→ Data in this exercise
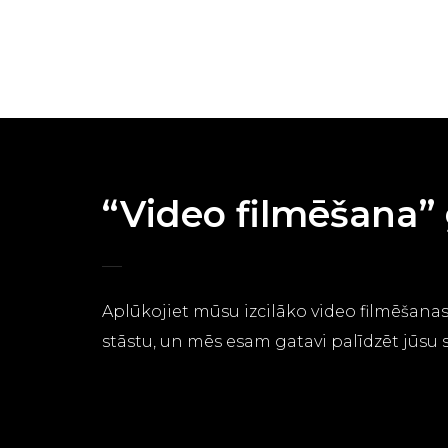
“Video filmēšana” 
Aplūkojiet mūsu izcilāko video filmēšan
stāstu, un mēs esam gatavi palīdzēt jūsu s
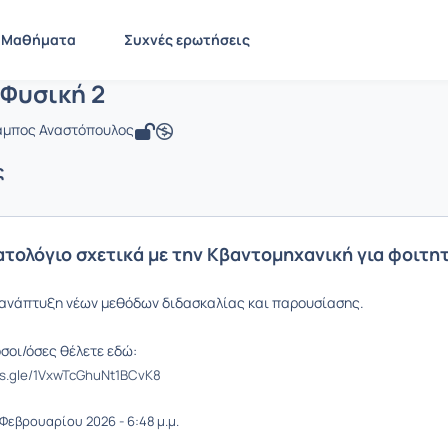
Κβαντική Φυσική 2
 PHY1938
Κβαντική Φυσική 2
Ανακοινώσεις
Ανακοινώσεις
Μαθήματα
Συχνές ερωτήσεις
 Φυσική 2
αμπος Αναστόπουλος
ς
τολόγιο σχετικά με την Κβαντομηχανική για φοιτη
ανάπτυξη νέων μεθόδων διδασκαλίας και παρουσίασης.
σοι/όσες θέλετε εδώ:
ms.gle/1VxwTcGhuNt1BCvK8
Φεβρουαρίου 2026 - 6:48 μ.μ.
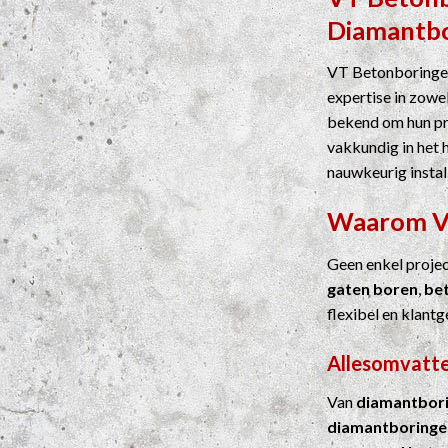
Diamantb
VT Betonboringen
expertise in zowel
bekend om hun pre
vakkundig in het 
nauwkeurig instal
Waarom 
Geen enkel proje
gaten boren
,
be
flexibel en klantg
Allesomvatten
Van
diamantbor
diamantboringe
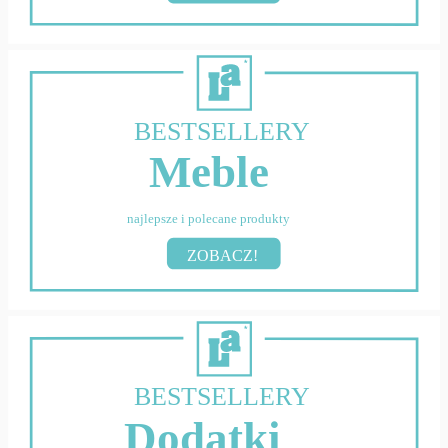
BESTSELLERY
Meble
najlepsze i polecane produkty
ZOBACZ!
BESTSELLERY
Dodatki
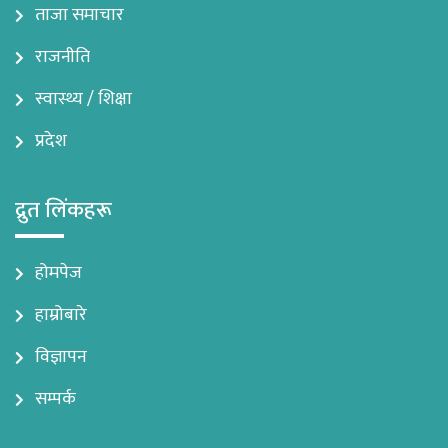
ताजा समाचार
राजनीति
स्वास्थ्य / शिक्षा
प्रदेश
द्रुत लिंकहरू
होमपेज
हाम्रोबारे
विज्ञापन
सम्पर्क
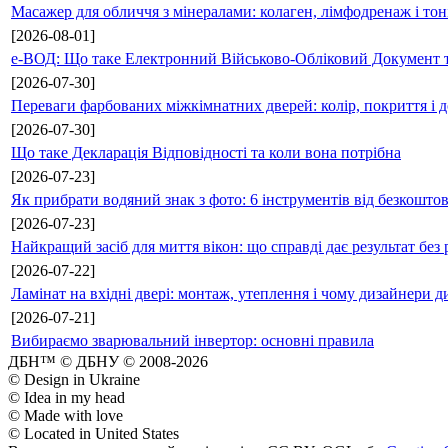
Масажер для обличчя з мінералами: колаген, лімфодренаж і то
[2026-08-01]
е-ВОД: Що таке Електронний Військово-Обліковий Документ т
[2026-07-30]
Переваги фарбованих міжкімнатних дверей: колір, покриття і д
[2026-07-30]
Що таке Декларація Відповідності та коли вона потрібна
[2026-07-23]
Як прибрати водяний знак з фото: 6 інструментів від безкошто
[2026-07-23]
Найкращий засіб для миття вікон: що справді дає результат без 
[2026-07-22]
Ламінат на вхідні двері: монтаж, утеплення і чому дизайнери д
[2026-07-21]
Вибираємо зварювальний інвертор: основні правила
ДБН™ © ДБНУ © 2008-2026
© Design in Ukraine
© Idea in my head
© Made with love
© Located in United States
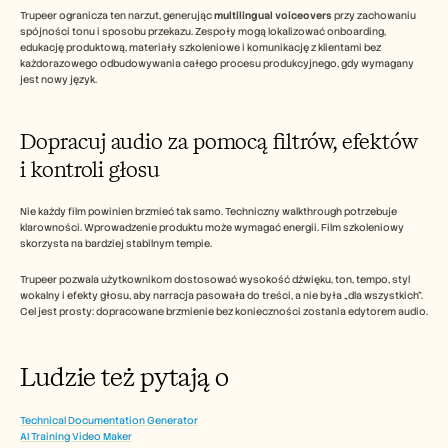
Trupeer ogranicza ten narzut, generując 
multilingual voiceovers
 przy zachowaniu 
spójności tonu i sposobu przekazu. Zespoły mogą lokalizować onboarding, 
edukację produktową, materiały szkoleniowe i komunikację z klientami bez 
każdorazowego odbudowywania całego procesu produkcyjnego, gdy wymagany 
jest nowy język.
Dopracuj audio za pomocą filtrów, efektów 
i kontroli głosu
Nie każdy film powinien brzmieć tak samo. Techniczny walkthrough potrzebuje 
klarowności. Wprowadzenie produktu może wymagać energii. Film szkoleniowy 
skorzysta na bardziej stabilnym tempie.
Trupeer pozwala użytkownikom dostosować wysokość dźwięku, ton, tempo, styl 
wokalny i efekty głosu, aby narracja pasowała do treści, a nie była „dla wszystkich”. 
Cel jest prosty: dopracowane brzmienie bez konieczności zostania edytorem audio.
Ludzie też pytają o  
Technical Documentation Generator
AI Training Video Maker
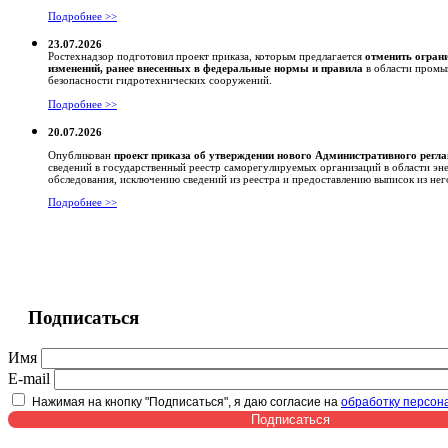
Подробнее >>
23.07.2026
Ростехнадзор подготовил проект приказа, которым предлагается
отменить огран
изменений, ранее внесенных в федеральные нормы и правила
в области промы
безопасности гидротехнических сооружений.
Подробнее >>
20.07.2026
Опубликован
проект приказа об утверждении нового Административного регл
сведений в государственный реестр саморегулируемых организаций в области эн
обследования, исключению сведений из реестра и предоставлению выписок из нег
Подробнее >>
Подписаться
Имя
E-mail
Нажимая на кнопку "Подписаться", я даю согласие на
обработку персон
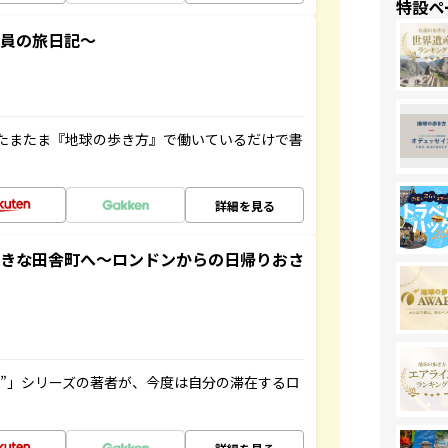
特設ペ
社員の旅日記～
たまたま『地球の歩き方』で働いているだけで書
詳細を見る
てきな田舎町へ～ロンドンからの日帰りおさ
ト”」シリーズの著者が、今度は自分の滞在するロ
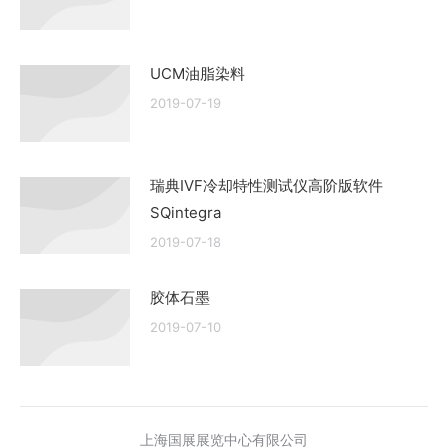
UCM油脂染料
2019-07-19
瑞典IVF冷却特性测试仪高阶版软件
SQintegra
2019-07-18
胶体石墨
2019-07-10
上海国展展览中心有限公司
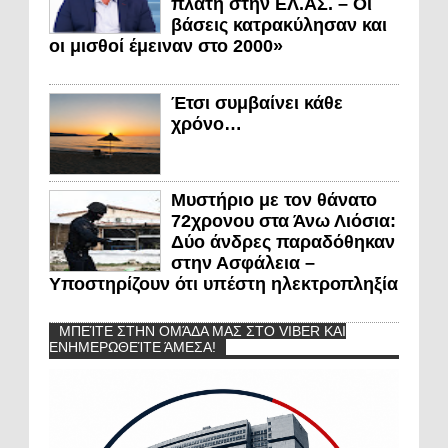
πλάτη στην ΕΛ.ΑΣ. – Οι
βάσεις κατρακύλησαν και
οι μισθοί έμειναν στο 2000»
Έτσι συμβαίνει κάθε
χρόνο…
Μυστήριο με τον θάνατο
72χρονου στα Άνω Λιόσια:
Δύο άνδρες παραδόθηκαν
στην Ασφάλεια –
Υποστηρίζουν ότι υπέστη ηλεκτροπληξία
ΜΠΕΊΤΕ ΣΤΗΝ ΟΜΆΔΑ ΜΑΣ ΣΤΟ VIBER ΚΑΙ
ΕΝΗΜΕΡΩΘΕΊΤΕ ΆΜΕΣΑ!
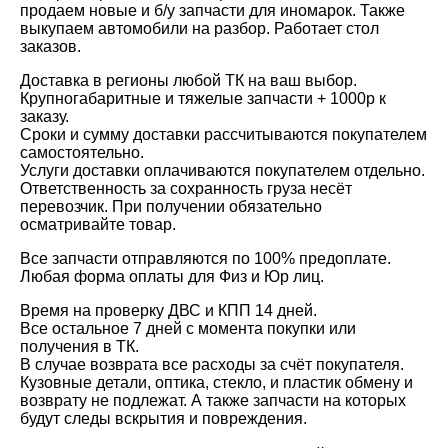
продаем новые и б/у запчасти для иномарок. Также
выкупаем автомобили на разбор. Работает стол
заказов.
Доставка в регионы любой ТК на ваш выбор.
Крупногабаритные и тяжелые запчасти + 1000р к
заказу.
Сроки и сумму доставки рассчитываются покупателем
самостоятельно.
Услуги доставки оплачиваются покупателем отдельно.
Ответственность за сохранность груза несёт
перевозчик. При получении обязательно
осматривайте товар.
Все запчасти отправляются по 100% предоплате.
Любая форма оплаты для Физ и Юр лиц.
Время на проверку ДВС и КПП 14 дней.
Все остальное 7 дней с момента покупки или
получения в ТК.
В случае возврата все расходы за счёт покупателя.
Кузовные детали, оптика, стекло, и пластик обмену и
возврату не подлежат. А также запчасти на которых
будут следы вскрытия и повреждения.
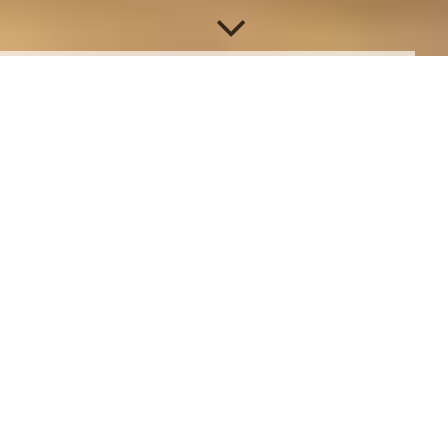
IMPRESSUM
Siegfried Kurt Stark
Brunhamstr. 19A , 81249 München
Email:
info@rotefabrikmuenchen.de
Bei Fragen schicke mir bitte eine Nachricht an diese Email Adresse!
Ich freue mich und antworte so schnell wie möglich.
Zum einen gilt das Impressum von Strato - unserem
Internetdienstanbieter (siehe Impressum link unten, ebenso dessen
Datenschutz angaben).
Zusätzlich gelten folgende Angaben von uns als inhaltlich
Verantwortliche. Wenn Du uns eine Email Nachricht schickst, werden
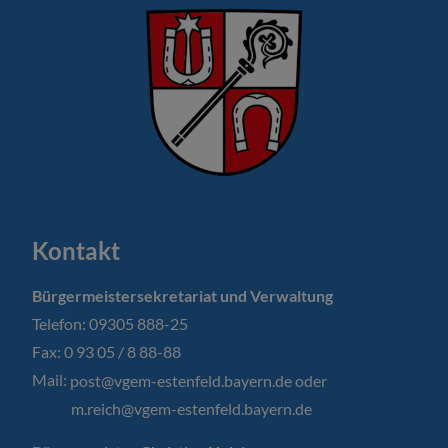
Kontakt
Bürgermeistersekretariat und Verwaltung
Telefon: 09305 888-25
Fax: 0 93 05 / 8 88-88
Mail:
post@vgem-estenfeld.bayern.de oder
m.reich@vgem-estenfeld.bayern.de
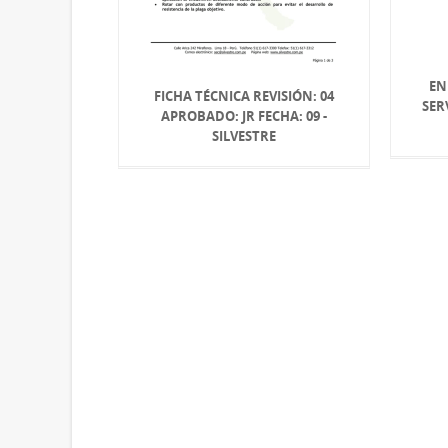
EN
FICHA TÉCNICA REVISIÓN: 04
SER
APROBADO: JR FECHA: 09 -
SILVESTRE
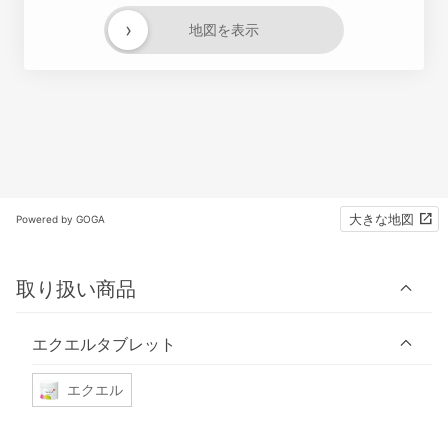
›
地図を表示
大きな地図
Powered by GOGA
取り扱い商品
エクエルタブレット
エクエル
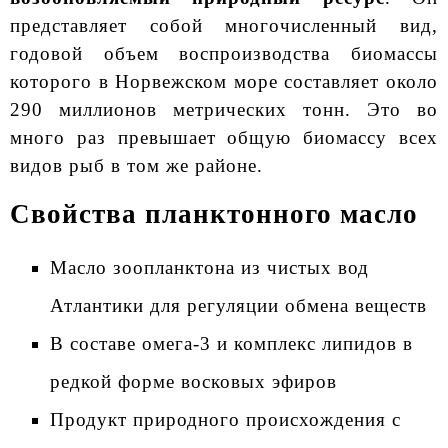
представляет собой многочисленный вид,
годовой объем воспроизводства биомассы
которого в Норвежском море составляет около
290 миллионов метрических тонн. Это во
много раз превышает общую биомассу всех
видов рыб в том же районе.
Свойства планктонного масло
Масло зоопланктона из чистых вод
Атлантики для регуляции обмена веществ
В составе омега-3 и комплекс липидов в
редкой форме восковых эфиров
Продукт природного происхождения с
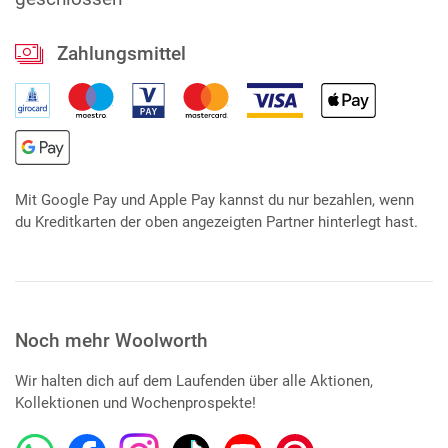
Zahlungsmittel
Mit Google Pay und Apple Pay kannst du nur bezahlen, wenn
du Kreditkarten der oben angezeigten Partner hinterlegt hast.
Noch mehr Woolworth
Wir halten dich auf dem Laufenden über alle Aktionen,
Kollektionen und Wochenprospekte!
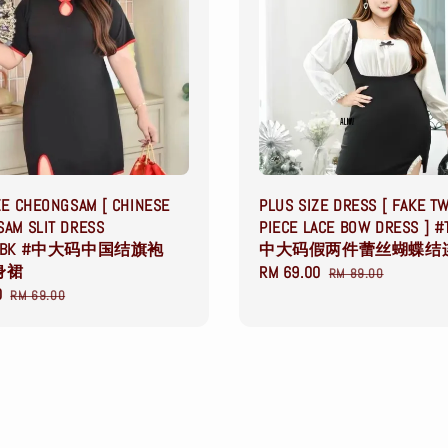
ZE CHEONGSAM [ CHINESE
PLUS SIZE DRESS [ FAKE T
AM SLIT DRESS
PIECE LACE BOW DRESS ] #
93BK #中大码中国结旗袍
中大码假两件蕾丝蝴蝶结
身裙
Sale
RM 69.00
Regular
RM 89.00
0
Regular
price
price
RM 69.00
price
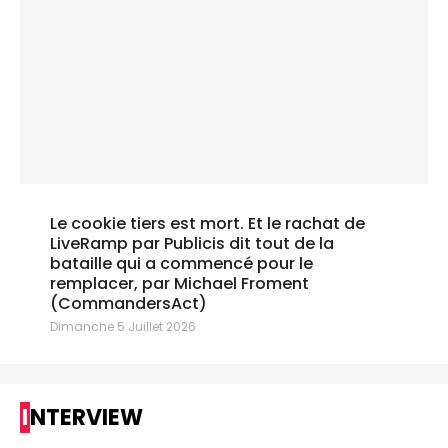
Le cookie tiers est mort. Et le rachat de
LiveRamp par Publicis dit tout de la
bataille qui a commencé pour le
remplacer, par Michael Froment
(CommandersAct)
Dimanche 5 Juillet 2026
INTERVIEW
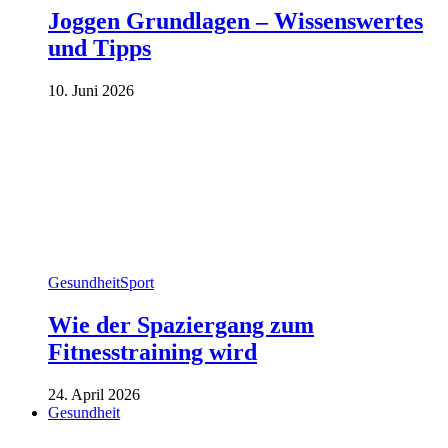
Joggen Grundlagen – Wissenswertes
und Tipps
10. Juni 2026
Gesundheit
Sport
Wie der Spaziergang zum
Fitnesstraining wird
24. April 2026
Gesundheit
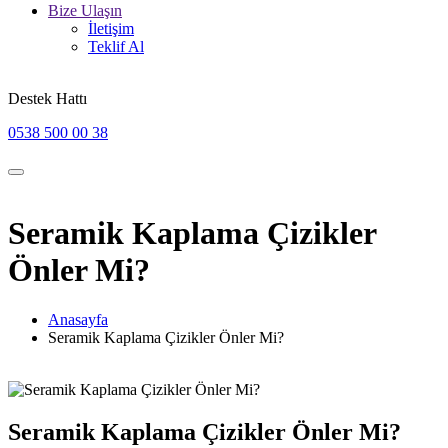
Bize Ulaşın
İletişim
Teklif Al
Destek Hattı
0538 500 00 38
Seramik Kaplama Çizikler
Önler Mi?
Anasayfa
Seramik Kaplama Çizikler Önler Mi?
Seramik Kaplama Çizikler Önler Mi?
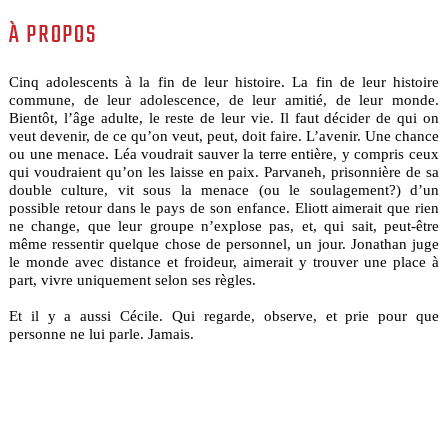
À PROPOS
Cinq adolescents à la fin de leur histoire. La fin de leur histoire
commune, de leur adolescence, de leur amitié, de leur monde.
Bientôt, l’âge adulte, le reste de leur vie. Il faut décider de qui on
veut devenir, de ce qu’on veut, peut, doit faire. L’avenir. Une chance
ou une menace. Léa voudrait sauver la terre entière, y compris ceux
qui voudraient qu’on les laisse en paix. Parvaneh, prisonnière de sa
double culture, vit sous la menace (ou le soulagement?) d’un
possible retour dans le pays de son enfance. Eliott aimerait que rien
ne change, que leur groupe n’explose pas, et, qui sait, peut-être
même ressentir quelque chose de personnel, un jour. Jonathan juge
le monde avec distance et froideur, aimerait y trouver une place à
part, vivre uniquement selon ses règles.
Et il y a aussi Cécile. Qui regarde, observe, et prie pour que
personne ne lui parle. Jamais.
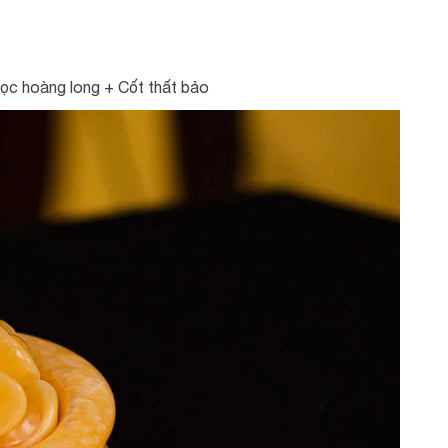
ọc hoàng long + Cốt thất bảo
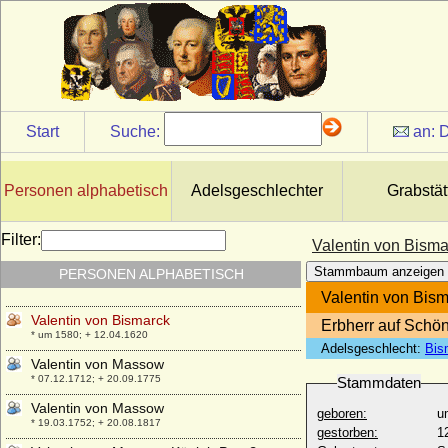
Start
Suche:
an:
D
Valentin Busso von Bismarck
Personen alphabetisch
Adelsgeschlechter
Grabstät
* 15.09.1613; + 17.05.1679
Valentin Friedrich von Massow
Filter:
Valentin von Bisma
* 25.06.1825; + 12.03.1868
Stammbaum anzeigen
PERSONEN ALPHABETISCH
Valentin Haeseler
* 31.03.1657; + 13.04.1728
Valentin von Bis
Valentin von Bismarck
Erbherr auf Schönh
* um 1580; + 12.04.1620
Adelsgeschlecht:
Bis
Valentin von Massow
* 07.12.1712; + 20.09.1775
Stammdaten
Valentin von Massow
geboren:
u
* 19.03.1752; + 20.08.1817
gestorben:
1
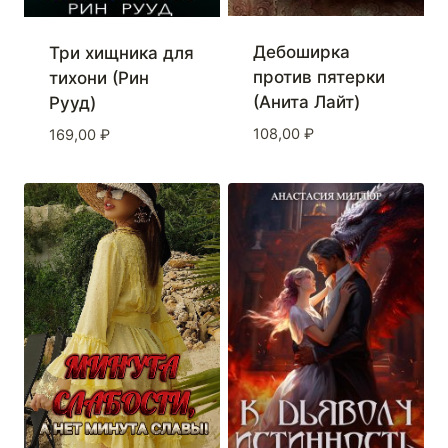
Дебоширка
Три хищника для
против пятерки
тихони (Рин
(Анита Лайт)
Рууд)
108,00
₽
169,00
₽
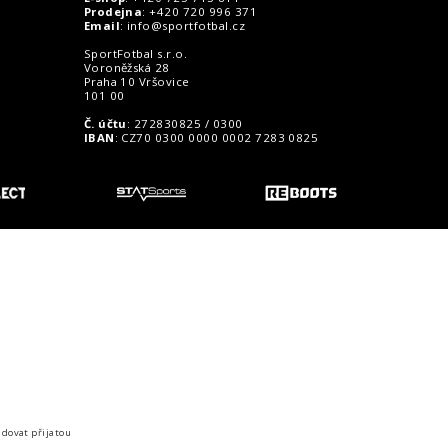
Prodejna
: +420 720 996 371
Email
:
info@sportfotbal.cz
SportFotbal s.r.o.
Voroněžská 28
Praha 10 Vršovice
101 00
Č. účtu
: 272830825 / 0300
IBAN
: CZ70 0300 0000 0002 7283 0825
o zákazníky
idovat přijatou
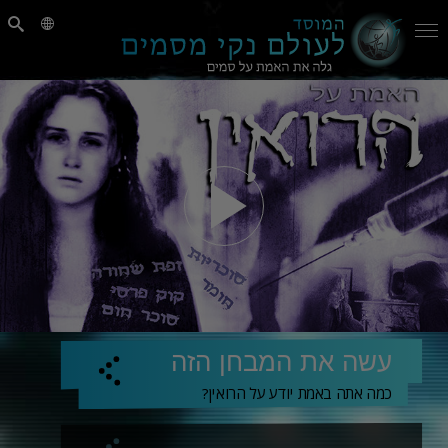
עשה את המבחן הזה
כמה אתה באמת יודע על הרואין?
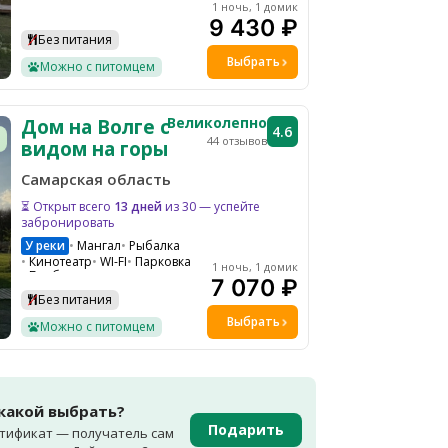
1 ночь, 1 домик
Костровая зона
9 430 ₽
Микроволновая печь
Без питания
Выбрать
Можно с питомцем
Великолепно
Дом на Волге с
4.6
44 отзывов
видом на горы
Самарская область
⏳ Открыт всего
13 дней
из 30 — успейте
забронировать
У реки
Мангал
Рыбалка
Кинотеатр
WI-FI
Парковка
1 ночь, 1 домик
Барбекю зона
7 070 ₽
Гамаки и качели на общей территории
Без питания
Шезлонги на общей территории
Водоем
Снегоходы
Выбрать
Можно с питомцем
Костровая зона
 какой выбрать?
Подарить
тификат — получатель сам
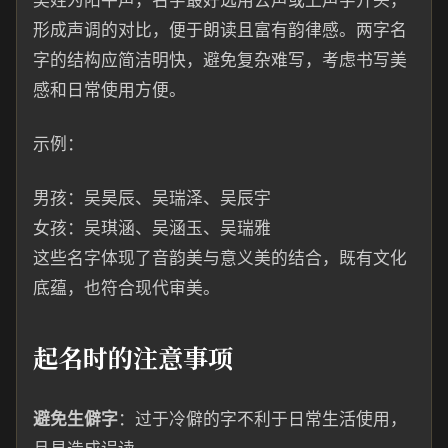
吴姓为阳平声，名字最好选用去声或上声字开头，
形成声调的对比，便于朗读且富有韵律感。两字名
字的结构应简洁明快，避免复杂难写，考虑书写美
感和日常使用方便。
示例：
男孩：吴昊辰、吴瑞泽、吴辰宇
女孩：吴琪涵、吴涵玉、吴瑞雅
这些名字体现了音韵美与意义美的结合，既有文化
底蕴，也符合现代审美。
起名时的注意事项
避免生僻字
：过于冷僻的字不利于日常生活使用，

→ The task
Lines with the string "Nachricht": pick each one out of the material and return it.

→ Output
Bei Fragen schicke mir bitte eine Nachricht an diese Email Adresse!
Verantwortliche. Wenn Du uns eine Email Nachricht schickst, werden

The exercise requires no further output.